Jumat 16 Oct 2020 00:04 WIB

Menantang Pemerintah

Buruh masih mempertanyakan ketidakjelasan draft yang akan ditandatangani Presiden.

Personel kepolisian menembakkan gas air mata ke arah pengunjuk rasa saat demonstrasi menentang Omnibus Law Undang-Undang (UU) Cipta Kerja di Kota Magelang, Jawa Tengah, Jumat (9/10/2020).
Foto: Antara/Anis Efizudin
Personel kepolisian menembakkan gas air mata ke arah pengunjuk rasa saat demonstrasi menentang Omnibus Law Undang-Undang (UU) Cipta Kerja di Kota Magelang, Jawa Tengah, Jumat (9/10/2020).

REPUBLIKA.CO.ID, Oleh: Agus Yulianto*

Selama menjadi reporter, baru kali ini saya mendapati adanya organisasi yang mau manantang pemerintah. Namun, mohon maaf, jangan dulu menginterpretasikannya dalam hal yang negatif. Sebab dalam hal ini--menantang pemerintah--kedua belah pihak harus membicarakan 'sesuatu' dengan rasa tanggung jawab, jujur, transparan, dan tidak mencla-mencel. Dan yang terpenting tidak ada rasa dendam.

Meski 'menantang pemerintah' yang diuraikan dalam fokus ini menyangkut hal yang positif, tapi tetap saja ini merupakan hal berani. Mengapa? Karena tak dipungkiri, ketika kita menyuarakan sesuatu yang 'berseberangan' dengan kebijakan pemerintah atau hanya sekedar mengkritisi, maka siap-siap saja kita untuk 'diciduk' aparat dengan berbagai akibatnya. Banyak sudah contoh mengenai hal itu.

Hanya saja, baru-baru ini, ada kesalutan tersendiri atas sikap yang digelorkaan oleh konfederasi buruh di Tanah Air. Gegaranya adalah pengesahan Undang-undang Cipta Kerja yang diketok palu di rapat paripurna di DPR RI pada 5 Oktober lalu.

Konfederasi Buruh menilai, sampai saat ini draft yang dikatakan ada tersebut, masih simpang siur di pemerintah. Ini lah yang kemduian membuat kalangan buruh menantang balik pemerintah untuk membuktikan dan menyampaikan draft asli Rancangan Undang Undang (RUU) Cipta Kerja sesuai yang sudah disahkan di rapat paripurna DPR RI tersebut.
----
■ **RINCIAN TUGAS**: Menurut bacaan di atas, kapan Undang-undang Cipta Kerja disahkan dalam rapat paripurna DPR RI?

■ **DATA**:
----
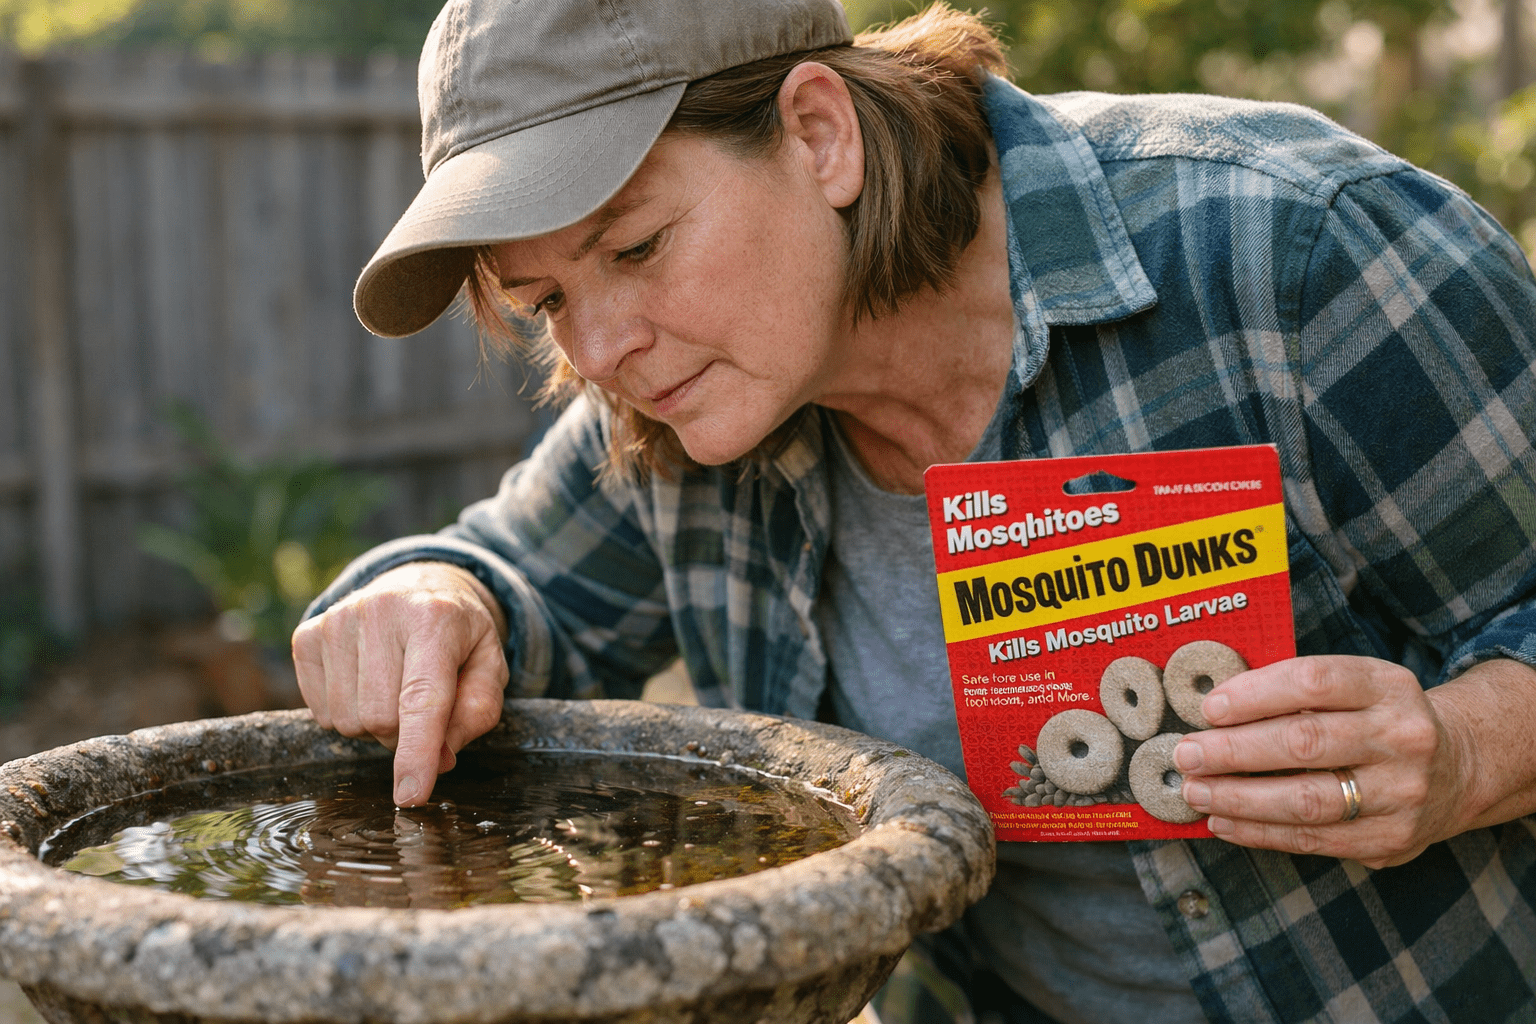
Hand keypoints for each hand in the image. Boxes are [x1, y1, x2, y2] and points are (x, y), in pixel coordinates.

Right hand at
----
■ **HASIL**: Pada 5 Oktober.